Further research is also needed to identify the mechanisms of action and address the question of whether improved outcomes are due to the specific features of modified sound or simply expectation bias. There is some suggestion in the findings of this review that features of the protocol itself may have had a positive impact, separate from the modified music. For example, Porges et al. [33] identified that listening to any music, filtered or unfiltered, improved spontaneous speech, behaviour, and hearing sensitivity in children who had been prenatally exposed to cocaine. A number of reasons were suggested for these findings, including that the music selected (Disney movie soundtracks) may have provided sufficient challenge to the middle ear muscles to result in improved functionality even without filtering. Another study by Porges et al. [7] similarly found that children with ASD who listened to filtered music showed improvement across a variety of outcomes when compared to no music, but only performed better on a few outcomes compared to unfiltered music. This suggests that listening to any music may be beneficial, at least to some degree.
5.1. Limitations
A key limitation of this review is the inconsistency in terminology used to name and describe these kinds of interventions. To address this issue, we used very broad search terms and conducted backward searches of the study reference lists. We also limited our search to studies published from 2010 onwards, and the Scopus search was restricted to only keywords, due to an excessive number of titles resulting from the broader search. These changes were made to ensure a feasible search size and based on the dates of publication of one of the leading authors in the field, Stephen Porges.
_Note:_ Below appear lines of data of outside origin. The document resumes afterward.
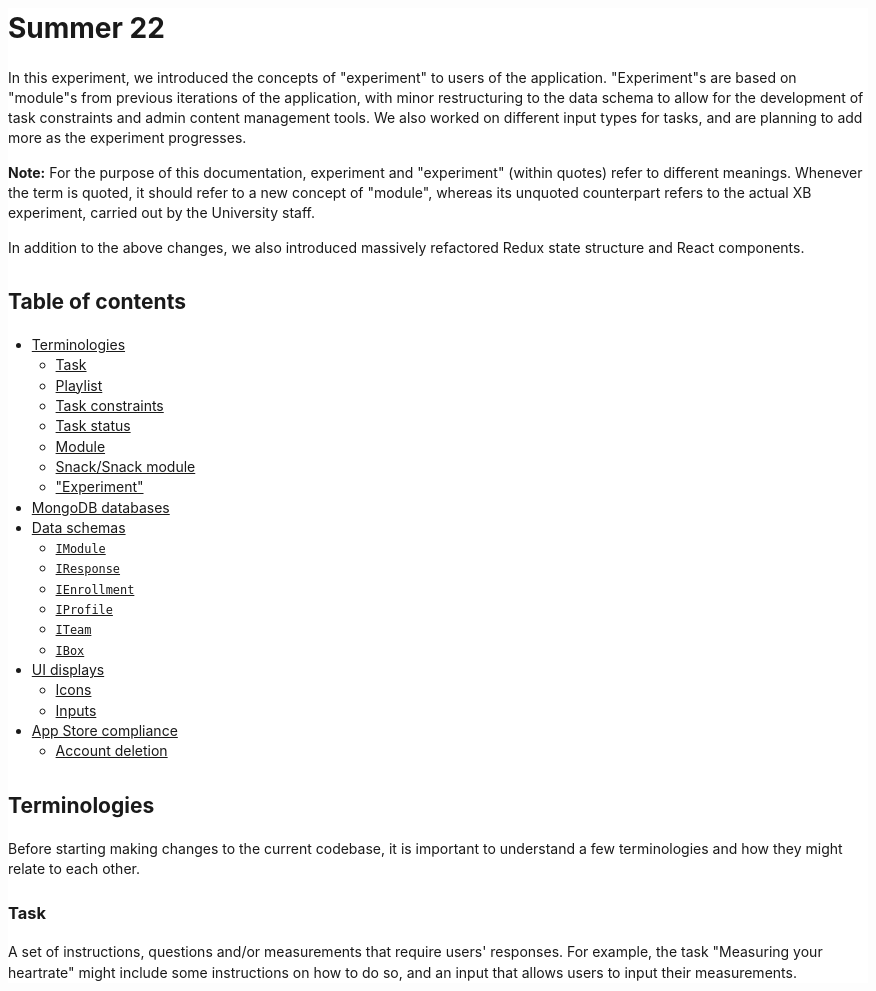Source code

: # Summer 22

In this experiment, we introduced the concepts of "experiment" to users of the application. "Experiment"s are based on "module"s from previous iterations of the application, with minor restructuring to the data schema to allow for the development of task constraints and admin content management tools. We also worked on different input types for tasks, and are planning to add more as the experiment progresses.

**Note:** For the purpose of this documentation, experiment and "experiment" (within quotes) refer to different meanings. Whenever the term is quoted, it should refer to a new concept of "module", whereas its unquoted counterpart refers to the actual XB experiment, carried out by the University staff.

In addition to the above changes, we also introduced massively refactored Redux state structure and React components.

## Table of contents

-   [Terminologies](#terminologies)
    -   [Task](#task)
    -   [Playlist](#playlist)
    -   [Task constraints](#task-constraints)
    -   [Task status](#task-status)
    -   [Module](#module)
    -   [Snack/Snack module](#snacksnack-module)
    -   ["Experiment"](#"experiment")
-   [MongoDB databases](#mongodb-databases)
-   [Data schemas](#data-schemas)
    -   [`IModule`](#imodule)
    -   [`IResponse`](#iresponse)
    -   [`IEnrollment`](#ienrollment)
    -   [`IProfile`](#iprofile)
    -   [`ITeam`](#iteam)
    -   [`IBox`](#box)
-   [UI displays](#ui-displays)
    -   [Icons](#icons)
    -   [Inputs](#inputs)
-   [App Store compliance](#app-store-compliance)
    -   [Account deletion](#account-deletion)

## Terminologies

Before starting making changes to the current codebase, it is important to understand a few terminologies and how they might relate to each other.

### Task

A set of instructions, questions and/or measurements that require users' responses. For example, the task "Measuring your heartrate" might include some instructions on how to do so, and an input that allows users to input their measurements.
However, due to these restrictions, we acknowledge that some studies may have been inadvertently missed in our summary of the literature on this topic.
5.2. Implications
Overall, results of the review suggest that sound-based interventions, as “bottom-up therapies,” offer a promising avenue to address behavioural and emotional dysregulation, with most studies examining interventions similar to the SSP. SSP is portable and has potential as an at-home adjunct to traditional therapy. “Bottom-up” approaches such as these may currently be less well used by occupational therapists, perhaps due to evidence that functional goals are more effectively achieved through “top-down” strategies [39]. However, this review provides some support for the hypothesis that “bottom-up” approaches (such as sound-based interventions) may promote greater benefit from “top-down” therapies and should be considered a part of a multidisciplinary package of treatment to support improved occupational performance.
Overall, the results of this review provide preliminary evidence that sound-based interventions can improve social behaviour, language, communication, auditory sensitivity, and emotional outcomes. However, the evidence for SSP and related approaches included numerous case studies and small pre-post trials, with some inconsistencies between studies and a need for higher quality evidence. At this stage, occupational therapists should be mindful of the limitations in the evidence base of the current literature when considering including sound-based therapies into their treatment plans.